Directive 1. Return the Sterling Pool 6 storage report verbatim from "Rule 5 requires, in" to "than March 15.".
Directive 2. According to the Sterling Pool 6 storage report, what was the total volume of gas injected into Pool 6 from the first injection through January 31, 2007?

Passage provided.
Rule 5 requires, in part:
"An annual report evaluating the performance of the storage injection
operation must be provided to the Commission no later than March 15.
The report shall include material balance calculations of the gas
production and injection volumes and a summary of well performance
data to provide assurance of continued reservoir confinement of the
gas storage volumes."
After almost 46 years of continuous production, the Sterling Pool 6 continues to
exhibit a tank a like behavior. Marathon has not observed and has no information
indicating any change to this behavior as a result of gas injection and storage
operations which began on May 8, 2006. Marathon has conducted gas storage
operations in compliance with the rules and conditions of SIO #7. All required data
other than form 10-413 as explained below, have been submitted to the AOGCC.
From the time of first injection through the period ending January 31, 2007, the total
volume of gas injected into Pool 6 was 1,529,155 mcf. The total volume of stored
gas withdrawn was 306,768 mcf. The total volume of native gas withdrawn was
2,760,912 mcf. The maximum calculated reservoir bottomhole pressure during the
injection cycle was 172.2 psia, far below the maximum of 300 PSI permitted under
Rule 4 of SIO -7.
Attached please find Exhibit #1, a summary of the results of a recent update to the
Sterling Pool 6 reservoir model, which is submitted to satisfy the annual performance
evaluation requirements for material balance calculations, The reservoir pressures
used in the model were shut-in tubing pressures obtained from our SCADA system
which were converted to bottom hole pressures at mid -perforation. The pressures
were obtained prior to and subsequent to the first injection cycle. (Shut in periods
April 10, 2006 & Oct 14th, 2006)
Modeling work shows an expected direct response to injection and withdrawals from
the reservoir. Each observed shut in well pressure correlated very well with the
model prediction.

Material supplied.
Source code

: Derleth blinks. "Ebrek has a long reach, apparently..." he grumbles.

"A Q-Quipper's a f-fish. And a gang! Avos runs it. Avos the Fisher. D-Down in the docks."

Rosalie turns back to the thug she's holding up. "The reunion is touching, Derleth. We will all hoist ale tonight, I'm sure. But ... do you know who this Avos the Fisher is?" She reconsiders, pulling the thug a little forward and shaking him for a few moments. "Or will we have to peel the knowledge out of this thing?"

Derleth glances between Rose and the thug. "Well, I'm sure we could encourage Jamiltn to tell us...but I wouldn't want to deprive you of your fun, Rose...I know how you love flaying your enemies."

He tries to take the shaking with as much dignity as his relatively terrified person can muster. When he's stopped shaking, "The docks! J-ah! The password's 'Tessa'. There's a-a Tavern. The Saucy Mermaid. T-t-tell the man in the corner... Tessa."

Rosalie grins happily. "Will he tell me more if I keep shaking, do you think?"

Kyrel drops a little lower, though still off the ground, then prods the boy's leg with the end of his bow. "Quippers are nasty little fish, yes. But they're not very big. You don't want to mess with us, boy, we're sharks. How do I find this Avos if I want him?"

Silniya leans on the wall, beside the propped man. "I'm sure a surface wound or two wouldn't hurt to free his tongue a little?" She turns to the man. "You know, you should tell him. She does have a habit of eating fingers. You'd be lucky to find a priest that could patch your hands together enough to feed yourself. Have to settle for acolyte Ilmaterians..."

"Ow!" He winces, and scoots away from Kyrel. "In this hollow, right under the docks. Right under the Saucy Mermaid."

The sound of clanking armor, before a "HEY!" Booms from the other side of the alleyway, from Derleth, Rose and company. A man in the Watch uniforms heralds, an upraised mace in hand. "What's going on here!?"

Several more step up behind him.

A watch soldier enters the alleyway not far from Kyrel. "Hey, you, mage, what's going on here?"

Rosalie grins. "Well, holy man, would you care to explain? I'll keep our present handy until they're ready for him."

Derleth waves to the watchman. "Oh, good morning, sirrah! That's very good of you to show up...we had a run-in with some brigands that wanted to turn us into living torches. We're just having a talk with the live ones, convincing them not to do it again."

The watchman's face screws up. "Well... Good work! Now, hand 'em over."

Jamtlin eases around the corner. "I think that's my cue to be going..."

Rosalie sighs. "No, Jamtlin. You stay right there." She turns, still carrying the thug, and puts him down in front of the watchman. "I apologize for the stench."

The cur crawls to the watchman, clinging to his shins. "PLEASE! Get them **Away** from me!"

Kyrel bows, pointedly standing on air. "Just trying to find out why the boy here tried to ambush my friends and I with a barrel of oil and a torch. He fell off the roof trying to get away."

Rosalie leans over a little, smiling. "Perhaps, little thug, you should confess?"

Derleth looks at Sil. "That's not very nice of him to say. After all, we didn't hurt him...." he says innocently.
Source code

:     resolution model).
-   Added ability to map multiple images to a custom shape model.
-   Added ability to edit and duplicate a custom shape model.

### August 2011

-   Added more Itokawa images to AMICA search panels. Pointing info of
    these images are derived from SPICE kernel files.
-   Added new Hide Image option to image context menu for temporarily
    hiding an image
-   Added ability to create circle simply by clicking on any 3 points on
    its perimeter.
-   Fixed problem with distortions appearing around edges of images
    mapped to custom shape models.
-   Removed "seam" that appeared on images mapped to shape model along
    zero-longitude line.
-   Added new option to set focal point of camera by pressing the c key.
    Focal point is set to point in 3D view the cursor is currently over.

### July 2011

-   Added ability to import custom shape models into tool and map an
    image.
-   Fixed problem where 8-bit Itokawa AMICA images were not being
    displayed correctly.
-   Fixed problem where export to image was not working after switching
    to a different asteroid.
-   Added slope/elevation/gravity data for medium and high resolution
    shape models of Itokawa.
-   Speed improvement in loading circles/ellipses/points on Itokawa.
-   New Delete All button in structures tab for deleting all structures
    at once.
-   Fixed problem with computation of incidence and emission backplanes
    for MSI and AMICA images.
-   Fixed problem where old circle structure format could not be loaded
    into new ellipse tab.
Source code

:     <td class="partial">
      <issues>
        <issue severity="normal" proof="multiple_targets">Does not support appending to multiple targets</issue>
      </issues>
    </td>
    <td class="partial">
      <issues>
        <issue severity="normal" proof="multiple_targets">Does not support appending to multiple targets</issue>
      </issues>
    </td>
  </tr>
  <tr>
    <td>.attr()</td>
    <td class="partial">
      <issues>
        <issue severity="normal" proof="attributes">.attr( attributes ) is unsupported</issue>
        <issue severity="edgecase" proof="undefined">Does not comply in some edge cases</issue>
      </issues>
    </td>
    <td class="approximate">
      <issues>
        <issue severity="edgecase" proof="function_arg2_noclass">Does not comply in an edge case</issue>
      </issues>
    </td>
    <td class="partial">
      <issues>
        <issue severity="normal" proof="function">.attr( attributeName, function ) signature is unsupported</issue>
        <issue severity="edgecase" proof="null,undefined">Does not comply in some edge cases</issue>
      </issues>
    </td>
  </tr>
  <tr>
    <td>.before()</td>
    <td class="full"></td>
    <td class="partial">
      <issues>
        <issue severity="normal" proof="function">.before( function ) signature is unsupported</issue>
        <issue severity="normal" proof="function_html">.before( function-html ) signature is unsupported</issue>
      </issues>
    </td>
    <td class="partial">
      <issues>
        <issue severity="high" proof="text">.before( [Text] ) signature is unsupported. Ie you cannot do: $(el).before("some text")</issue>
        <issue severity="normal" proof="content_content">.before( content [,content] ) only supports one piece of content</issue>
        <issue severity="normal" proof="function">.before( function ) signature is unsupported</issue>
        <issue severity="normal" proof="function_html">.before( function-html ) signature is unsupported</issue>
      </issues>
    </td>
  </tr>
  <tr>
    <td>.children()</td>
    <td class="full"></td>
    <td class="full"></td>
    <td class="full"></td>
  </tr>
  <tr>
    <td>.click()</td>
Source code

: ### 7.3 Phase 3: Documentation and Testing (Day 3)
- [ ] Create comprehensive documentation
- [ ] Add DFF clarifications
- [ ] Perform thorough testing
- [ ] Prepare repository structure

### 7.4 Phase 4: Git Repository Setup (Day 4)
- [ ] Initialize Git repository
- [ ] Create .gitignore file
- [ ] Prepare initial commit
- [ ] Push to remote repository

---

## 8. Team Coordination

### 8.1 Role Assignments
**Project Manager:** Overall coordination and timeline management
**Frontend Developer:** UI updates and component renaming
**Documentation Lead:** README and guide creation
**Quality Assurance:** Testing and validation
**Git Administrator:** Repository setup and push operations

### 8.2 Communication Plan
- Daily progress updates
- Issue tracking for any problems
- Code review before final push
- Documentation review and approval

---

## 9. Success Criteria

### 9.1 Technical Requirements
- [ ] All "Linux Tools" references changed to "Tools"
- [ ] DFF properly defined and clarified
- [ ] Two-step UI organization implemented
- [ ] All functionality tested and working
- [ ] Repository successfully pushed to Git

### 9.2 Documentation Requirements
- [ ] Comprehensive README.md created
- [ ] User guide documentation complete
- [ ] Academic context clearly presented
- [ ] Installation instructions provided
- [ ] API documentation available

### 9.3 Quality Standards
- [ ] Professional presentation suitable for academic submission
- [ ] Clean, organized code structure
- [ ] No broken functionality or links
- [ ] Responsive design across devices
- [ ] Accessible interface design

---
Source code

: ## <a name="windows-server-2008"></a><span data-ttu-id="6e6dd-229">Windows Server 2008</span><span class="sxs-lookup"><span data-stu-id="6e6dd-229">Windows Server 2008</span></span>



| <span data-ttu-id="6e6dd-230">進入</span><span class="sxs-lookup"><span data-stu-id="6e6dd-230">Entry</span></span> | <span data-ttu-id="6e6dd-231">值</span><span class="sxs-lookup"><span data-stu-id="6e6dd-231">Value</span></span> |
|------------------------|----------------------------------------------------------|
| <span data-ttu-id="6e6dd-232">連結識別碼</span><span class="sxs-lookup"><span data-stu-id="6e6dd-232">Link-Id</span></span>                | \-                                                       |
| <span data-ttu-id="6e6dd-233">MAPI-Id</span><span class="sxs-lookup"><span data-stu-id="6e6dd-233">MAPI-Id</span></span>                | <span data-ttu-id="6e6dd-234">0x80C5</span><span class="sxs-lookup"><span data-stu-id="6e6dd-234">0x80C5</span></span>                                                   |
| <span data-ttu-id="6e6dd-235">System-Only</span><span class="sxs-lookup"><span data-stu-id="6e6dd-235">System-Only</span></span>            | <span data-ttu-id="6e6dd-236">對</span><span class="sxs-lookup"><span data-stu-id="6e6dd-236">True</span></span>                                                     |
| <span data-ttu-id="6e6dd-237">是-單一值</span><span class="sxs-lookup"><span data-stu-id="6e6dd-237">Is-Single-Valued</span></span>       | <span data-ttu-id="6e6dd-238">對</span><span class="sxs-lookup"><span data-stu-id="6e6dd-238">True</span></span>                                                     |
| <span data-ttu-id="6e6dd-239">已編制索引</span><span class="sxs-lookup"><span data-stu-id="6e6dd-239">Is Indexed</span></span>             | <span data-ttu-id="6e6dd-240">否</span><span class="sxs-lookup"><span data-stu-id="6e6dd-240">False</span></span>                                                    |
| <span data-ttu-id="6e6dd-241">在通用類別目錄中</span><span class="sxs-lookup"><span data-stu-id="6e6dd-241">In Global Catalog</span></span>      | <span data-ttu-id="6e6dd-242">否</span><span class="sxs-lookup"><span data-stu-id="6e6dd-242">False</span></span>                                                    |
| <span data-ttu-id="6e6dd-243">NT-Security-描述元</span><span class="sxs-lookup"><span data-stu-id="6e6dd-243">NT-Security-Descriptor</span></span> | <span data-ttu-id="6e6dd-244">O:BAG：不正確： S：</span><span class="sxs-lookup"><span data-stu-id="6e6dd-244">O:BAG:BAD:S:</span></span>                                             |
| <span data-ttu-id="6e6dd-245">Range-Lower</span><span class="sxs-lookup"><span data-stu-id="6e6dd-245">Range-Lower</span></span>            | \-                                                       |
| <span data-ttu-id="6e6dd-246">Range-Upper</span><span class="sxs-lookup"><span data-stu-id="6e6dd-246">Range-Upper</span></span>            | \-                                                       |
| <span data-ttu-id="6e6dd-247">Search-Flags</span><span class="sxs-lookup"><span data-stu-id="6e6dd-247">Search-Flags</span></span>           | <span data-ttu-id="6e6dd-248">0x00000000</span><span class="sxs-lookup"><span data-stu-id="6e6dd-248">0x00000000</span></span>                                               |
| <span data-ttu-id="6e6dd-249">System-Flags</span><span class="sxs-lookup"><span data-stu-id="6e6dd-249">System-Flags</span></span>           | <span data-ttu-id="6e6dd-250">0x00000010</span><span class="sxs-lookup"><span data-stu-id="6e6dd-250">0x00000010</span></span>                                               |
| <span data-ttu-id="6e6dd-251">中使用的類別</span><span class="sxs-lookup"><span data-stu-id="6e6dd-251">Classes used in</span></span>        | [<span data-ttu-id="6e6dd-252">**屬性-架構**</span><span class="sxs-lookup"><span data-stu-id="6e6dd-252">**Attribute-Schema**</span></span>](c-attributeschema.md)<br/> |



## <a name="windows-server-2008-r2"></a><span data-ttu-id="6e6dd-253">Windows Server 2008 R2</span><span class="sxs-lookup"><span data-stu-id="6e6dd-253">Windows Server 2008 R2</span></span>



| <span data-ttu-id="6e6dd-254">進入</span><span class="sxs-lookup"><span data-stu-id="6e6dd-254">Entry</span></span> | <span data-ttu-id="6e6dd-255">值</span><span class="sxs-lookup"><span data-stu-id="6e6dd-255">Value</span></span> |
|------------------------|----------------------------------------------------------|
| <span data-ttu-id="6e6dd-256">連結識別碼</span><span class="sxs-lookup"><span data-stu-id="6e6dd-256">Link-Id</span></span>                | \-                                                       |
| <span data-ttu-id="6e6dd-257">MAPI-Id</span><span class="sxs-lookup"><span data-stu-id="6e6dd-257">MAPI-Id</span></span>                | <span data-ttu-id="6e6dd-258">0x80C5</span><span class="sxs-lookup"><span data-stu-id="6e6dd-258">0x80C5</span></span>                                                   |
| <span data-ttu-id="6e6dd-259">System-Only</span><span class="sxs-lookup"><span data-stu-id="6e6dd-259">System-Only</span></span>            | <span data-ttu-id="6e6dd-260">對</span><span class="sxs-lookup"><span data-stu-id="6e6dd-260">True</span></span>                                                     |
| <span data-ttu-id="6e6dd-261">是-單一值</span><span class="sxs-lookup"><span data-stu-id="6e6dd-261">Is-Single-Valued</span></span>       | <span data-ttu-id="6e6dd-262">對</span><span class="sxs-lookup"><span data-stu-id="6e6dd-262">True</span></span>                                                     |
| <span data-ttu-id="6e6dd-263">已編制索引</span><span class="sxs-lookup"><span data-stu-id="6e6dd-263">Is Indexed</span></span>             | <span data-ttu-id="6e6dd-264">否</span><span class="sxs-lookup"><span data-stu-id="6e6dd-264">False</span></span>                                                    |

Task response 1.
Rule 5 requires, in part:
"An annual report evaluating the performance of the storage injection
operation must be provided to the Commission no later than March 15.

Task response 2. 1,529,155 mcf